___ EXTRACTED DATA

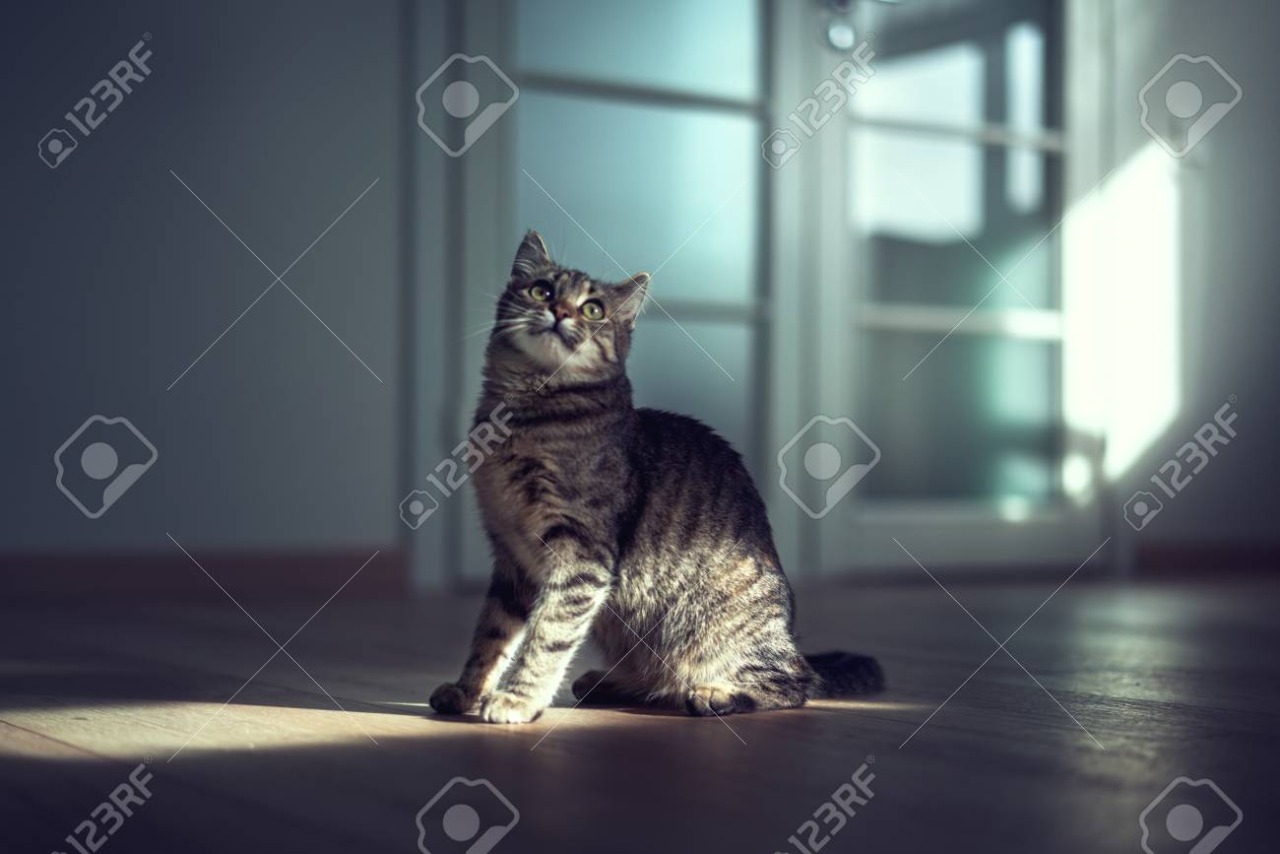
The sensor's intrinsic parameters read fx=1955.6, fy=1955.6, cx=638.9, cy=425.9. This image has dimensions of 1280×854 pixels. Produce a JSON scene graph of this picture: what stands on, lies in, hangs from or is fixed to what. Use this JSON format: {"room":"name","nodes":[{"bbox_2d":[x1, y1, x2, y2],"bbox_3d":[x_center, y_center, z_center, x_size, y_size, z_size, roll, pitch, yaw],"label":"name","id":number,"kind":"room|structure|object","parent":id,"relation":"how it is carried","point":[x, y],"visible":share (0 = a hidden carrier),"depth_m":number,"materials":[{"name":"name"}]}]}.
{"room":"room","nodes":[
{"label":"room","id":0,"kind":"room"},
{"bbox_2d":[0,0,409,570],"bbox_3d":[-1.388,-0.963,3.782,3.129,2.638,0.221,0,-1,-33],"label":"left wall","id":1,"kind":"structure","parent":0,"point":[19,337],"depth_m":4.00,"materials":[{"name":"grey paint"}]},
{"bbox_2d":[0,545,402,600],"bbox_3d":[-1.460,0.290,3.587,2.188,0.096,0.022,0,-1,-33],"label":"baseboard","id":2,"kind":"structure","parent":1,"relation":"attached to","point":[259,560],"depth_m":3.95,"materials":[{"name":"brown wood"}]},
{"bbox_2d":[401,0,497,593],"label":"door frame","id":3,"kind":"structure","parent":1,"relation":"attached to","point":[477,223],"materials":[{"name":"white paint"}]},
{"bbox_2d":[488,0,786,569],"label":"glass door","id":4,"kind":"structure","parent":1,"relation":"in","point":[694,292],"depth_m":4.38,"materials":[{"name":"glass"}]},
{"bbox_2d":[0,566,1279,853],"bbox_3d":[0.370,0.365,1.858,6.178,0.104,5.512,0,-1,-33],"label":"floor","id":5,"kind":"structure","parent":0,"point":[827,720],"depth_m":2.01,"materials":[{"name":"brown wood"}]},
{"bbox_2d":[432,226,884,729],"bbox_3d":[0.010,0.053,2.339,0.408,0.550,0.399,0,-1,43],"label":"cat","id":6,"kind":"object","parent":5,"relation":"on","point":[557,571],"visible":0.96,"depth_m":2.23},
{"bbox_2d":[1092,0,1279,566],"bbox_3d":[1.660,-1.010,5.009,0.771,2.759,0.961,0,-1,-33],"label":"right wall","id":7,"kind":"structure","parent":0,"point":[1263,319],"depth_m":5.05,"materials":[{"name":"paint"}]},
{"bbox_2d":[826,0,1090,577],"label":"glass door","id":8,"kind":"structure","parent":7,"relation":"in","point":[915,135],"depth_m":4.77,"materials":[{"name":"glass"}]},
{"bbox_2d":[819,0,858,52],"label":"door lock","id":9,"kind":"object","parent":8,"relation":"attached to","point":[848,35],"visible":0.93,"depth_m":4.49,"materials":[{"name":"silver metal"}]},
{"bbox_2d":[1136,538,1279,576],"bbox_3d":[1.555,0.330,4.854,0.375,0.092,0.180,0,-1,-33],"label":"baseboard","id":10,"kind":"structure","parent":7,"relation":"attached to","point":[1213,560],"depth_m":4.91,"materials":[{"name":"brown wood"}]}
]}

______

• WHAT YOU NEED TO DO: Print all the material above verbatim and omit its pictures.

• REPLY:
The sensor's intrinsic parameters read fx=1955.6, fy=1955.6, cx=638.9, cy=425.9. This image has dimensions of 1280×854 pixels. Produce a JSON scene graph of this picture: what stands on, lies in, hangs from or is fixed to what. Use this JSON format: {"room":"name","nodes":[{"bbox_2d":[x1, y1, x2, y2],"bbox_3d":[x_center, y_center, z_center, x_size, y_size, z_size, roll, pitch, yaw],"label":"name","id":number,"kind":"room|structure|object","parent":id,"relation":"how it is carried","point":[x, y],"visible":share (0 = a hidden carrier),"depth_m":number,"materials":[{"name":"name"}]}]}.
{"room":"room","nodes":[
{"label":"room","id":0,"kind":"room"},
{"bbox_2d":[0,0,409,570],"bbox_3d":[-1.388,-0.963,3.782,3.129,2.638,0.221,0,-1,-33],"label":"left wall","id":1,"kind":"structure","parent":0,"point":[19,337],"depth_m":4.00,"materials":[{"name":"grey paint"}]},
{"bbox_2d":[0,545,402,600],"bbox_3d":[-1.460,0.290,3.587,2.188,0.096,0.022,0,-1,-33],"label":"baseboard","id":2,"kind":"structure","parent":1,"relation":"attached to","point":[259,560],"depth_m":3.95,"materials":[{"name":"brown wood"}]},
{"bbox_2d":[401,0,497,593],"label":"door frame","id":3,"kind":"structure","parent":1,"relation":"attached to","point":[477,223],"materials":[{"name":"white paint"}]},
{"bbox_2d":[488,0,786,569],"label":"glass door","id":4,"kind":"structure","parent":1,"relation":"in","point":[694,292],"depth_m":4.38,"materials":[{"name":"glass"}]},
{"bbox_2d":[0,566,1279,853],"bbox_3d":[0.370,0.365,1.858,6.178,0.104,5.512,0,-1,-33],"label":"floor","id":5,"kind":"structure","parent":0,"point":[827,720],"depth_m":2.01,"materials":[{"name":"brown wood"}]},
{"bbox_2d":[432,226,884,729],"bbox_3d":[0.010,0.053,2.339,0.408,0.550,0.399,0,-1,43],"label":"cat","id":6,"kind":"object","parent":5,"relation":"on","point":[557,571],"visible":0.96,"depth_m":2.23},
{"bbox_2d":[1092,0,1279,566],"bbox_3d":[1.660,-1.010,5.009,0.771,2.759,0.961,0,-1,-33],"label":"right wall","id":7,"kind":"structure","parent":0,"point":[1263,319],"depth_m":5.05,"materials":[{"name":"paint"}]},
{"bbox_2d":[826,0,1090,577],"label":"glass door","id":8,"kind":"structure","parent":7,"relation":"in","point":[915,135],"depth_m":4.77,"materials":[{"name":"glass"}]},
{"bbox_2d":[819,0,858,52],"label":"door lock","id":9,"kind":"object","parent":8,"relation":"attached to","point":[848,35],"visible":0.93,"depth_m":4.49,"materials":[{"name":"silver metal"}]},
{"bbox_2d":[1136,538,1279,576],"bbox_3d":[1.555,0.330,4.854,0.375,0.092,0.180,0,-1,-33],"label":"baseboard","id":10,"kind":"structure","parent":7,"relation":"attached to","point":[1213,560],"depth_m":4.91,"materials":[{"name":"brown wood"}]}
]}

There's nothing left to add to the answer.